To give you an idea of the frenetic pace Morrison's whole run moved at, the Prometheus encounter is over for exactly three panels before Orion and Big Barda appear from a Boom Tube and the seeds for the next story arc are planted. No lengthy epilogues or baseball picnic issues here true believer, just one fantastic threat after another.

Prometheus never became the huge name villain that I think they were hoping for, but his story does branch off into a few interesting places from the end of issue #17. He returns as a part of Lex Luthor's lastest Injustice League group about two years later, but is once again foiled, this time by Batman and the Huntress. The concept of Prometheus having files and contingencies on each hero would return in the Mark Waid written Tower of Babel story, where Batman is discovered to have employed a similar tactic against his friends in case they ever "go rogue", leading to his temporary expulsion from the team. Prometheus would later return again in the Batman: Gotham Knights series, but the less said about his lackluster appearance there, the better.

I think in the time since then Prometheus has become a b-level villain at best with a really great introduction. There seems to be more potential in the character, especially with his relationship to the realms of the dead via the Ghost Zone, but that aspect of him is hardly mentioned again. In fact, over the course of his next few appearances, Prometheus devolved into little more than a Deathstroke knock-off, which is a shame since he has more in common with the old Batman foe Wrath than any assassin or merc for hire.

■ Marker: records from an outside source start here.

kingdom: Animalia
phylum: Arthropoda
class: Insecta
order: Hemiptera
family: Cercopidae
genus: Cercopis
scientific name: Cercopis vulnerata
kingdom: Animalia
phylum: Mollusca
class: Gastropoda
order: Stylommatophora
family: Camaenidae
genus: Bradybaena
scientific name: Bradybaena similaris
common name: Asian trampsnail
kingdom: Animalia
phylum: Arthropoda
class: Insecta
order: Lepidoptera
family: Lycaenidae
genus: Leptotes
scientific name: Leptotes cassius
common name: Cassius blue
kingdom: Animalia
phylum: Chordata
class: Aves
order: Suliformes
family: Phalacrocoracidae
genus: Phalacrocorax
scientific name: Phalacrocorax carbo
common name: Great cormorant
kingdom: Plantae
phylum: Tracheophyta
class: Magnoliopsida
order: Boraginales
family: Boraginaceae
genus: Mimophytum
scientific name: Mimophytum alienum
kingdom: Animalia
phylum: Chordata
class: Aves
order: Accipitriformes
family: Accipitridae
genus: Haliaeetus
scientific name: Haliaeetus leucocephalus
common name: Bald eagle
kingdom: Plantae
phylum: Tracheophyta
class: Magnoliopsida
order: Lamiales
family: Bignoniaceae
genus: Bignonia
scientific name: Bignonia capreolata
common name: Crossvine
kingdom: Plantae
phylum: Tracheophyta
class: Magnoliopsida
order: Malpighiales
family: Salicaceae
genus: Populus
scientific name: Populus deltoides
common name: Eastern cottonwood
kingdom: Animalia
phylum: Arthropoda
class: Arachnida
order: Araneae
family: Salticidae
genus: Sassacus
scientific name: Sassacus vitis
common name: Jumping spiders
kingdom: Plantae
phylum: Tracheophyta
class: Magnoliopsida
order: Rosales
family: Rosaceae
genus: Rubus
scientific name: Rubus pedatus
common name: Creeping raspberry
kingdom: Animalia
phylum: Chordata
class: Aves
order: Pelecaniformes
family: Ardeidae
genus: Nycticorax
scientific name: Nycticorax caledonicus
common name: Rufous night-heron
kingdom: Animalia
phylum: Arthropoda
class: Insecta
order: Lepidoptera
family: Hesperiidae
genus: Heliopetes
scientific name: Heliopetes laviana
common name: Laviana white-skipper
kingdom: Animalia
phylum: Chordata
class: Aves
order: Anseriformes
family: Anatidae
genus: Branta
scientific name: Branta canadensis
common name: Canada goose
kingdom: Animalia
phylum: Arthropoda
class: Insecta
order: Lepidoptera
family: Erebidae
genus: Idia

I've already gushed about Morrison's work before (see my obsessive love letter to Marvel Boy), so I'll talk about the art here instead. Morrison's regular JLA collaborator Howard Porter only draws #16 of the issues mentioned, while the other two are by Arnie Jorgenson, an artist whose name I don't see around much. His style is a bit more wide-eyed and manga influenced than Porter, but there's a commonality in the inking and both artists penchant for drawing the characters in very exaggerated, almost Kirby-esque poses. I even like his take on the electric blue Superman, something Morrison was saddled with during the first half of his JLA run.